Un problema già sottoposto più volte al vaglio della magistratura ma che impone l’impegno di tutti al fine di rendere più funzionali gli apparati riducendo il carico burocratico e di diffondere la digitalizzazione.
C’è dunque l’esigenza di rafforzare la posizione di indipendenza per coniugare idoneamente legalità, imparzialità ed efficienza nelle amministrazioni locali, nel rispetto delle linee strategiche proposte dal governo.
Ciò chiaramente passa anche per la modernizzazione delle politiche del personale.
E per il cosiddetto whistleblowing, o segnalazione di un presunto illecito, il sistema di prevenzione della corruzione introdotto proprio dalla legge 190/2012.
Si tratta in sostanza del sistema dell’Anac per la segnalazione di condotte illecite laddove per dipendente pubblico si intende chi vuole segnalare illeciti di interesse generale e non di interesse individuale, di cui sia venuto a conoscenza in ragione del rapporto di lavoro, in base a quanto previsto dall’art. 54 bis del d.lgs. n. 165/2001 così come modificato dalla legge 30 novembre 2017, n. 179. Ciò riguarda anche il dipendente di un ente pubblico economico, ovvero il dipendente di un ente di diritto privato sottoposto a controllo pubblico ai sensi dell’art. 2359 del codice civile. Inoltre la disciplina del whistleblowing si applica anche ai lavoratori e ai collaboratori delle imprese fornitrici di beni o servizi che realizzano opere in favore dell’amministrazione pubblica. Registrando una apposita segnalazione sul portale dell’Anac (www.anticorruzione.it) si ottiene un codice identificativo univoco, il “key code”, da utilizzare per “dialogare” con Anac e per essere costantemente informato sullo stato di lavorazione della segnalazione inviata.

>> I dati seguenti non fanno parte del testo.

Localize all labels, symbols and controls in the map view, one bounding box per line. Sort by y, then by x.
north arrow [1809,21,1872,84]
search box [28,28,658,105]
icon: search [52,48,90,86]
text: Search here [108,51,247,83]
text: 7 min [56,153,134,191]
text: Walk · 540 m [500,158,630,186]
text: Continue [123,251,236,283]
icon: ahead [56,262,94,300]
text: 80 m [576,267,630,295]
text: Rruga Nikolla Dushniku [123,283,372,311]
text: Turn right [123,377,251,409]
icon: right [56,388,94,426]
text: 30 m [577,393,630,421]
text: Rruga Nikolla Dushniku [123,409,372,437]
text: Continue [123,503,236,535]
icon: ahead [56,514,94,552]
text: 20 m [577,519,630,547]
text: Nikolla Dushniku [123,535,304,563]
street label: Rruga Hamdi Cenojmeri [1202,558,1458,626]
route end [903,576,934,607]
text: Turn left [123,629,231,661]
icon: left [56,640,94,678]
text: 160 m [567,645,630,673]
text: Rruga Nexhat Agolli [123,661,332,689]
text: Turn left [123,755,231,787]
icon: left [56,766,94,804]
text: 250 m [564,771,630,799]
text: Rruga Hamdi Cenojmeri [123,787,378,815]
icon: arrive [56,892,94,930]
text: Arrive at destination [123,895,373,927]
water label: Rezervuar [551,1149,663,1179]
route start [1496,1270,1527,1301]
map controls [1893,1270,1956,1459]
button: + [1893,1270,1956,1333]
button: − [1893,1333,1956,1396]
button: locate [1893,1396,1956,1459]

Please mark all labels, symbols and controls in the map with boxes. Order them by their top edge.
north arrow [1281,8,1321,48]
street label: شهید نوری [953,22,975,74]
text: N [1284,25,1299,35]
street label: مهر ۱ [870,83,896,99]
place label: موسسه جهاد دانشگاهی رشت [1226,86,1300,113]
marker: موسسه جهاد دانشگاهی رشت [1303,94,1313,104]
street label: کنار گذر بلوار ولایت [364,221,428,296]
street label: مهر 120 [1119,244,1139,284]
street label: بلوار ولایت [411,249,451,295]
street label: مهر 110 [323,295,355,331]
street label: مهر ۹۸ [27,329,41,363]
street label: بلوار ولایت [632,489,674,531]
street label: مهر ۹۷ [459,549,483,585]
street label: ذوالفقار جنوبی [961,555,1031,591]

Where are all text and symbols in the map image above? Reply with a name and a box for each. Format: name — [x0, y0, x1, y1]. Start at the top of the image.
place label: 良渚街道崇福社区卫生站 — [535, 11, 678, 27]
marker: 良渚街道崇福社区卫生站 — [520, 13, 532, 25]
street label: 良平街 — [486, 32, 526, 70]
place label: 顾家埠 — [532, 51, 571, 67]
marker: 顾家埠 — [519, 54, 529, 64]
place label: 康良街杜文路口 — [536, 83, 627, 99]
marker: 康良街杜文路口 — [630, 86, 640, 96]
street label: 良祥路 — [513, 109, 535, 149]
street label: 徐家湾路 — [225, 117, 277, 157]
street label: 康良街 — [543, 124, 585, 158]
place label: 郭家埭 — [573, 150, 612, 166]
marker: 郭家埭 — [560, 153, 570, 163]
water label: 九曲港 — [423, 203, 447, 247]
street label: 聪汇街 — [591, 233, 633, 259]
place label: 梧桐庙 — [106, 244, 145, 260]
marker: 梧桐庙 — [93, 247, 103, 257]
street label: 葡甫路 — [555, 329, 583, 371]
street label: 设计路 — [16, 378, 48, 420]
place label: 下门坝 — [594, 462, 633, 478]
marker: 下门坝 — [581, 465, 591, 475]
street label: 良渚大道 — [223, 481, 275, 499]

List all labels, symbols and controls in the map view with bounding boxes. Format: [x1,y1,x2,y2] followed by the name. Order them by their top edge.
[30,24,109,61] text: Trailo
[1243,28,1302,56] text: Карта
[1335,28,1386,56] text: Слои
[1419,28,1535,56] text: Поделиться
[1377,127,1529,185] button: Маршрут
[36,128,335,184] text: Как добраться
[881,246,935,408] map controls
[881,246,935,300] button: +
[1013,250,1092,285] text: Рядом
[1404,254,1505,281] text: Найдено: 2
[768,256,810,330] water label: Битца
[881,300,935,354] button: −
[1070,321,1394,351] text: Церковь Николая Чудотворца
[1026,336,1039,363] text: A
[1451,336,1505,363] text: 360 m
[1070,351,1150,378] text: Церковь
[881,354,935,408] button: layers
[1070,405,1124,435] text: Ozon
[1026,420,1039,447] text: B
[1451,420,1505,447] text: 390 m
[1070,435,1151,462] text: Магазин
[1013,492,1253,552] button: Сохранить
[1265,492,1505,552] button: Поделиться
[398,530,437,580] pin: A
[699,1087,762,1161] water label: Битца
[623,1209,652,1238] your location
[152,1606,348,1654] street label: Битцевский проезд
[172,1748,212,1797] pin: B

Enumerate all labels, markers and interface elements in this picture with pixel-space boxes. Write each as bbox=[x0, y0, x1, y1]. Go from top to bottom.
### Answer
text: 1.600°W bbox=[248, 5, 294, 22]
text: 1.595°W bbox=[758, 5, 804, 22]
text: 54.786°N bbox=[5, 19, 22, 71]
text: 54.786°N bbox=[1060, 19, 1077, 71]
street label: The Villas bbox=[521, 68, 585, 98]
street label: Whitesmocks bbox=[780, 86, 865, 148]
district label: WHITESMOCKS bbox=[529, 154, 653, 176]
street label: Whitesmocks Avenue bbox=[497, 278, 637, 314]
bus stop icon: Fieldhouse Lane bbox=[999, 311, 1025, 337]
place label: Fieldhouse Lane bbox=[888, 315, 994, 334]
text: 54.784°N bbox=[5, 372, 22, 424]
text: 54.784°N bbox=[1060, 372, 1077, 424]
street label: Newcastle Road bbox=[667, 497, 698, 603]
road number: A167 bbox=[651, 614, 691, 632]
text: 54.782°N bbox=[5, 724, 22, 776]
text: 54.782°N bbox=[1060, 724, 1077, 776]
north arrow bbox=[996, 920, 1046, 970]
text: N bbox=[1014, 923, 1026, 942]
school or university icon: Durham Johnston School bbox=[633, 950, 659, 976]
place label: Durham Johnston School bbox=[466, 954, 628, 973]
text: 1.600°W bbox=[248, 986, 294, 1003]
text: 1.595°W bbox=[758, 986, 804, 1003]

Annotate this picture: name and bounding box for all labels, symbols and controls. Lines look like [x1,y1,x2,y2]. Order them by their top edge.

L’Autorità, qualora ritenga la segnalazione fondata nei termini stabiliti dalla determinazione n. 6 del 28 aprile 2015 contenente le “Linee guida in materia di tutela del dipendente pubblico che segnala illeciti”, può avviare un’interlocuzione con il responsabile della prevenzione della corruzione e della trasparenza (RPCT) dell’amministrazione oggetto di segnalazione o disporre l’invio della segnalazione alle istituzioni competenti, quali ad esempio l’Ispettorato per la Funzione pubblica, la Corte dei conti, l’autorità giudiziaria, la Guardia di Finanza. Chiaramente l’Autorità, in base alla normativa vigente:
• non tutela diritti e interessi individuali;
• non svolge attività di accertamento/soluzione di vicende soggettive e personali del segnalante, né può incidere, se non in via indiretta e mediata, sulle medesime;
• non può sostituirsi alle istituzioni competenti per materia;
• non fornisce rappresentanza legale o consulenza al segnalante;
• non si occupa delle segnalazioni provenienti da enti privati.
Grazie all’utilizzo di un protocollo di crittografia che garantisce il trasferimento di dati riservati, il codice identificativo univoco ottenuto a seguito della segnalazione registrata sul suddetto portale consente al segnalante di “dialogare” con Anac in modo anonimo e spersonalizzato. Ciò significa anche che il livello di riservatezza è aumentato rispetto alle pregresse modalità di trattamento della segnalazione.
Per tale motivo coloro che hanno introdotto la propria segnalazione dopo la data di entrata in vigore della legge n. 179/2017 tramite altri canali (telefono, posta ordinaria, posta elettronica, certificata e non, protocollo generale), possono utilizzare esclusivamente la piattaforma informatica. D’altronde, l’utilizzo di tale piattaforma garantisce anche una maggiore celerità di trattazione della segnalazione stessa, a garanzia di una più efficace tutela del whistleblower (segnalatore di illeciti).
Per questo, e per altri motivi, il futuro della PA passa soprattutto per la digitalizzazione.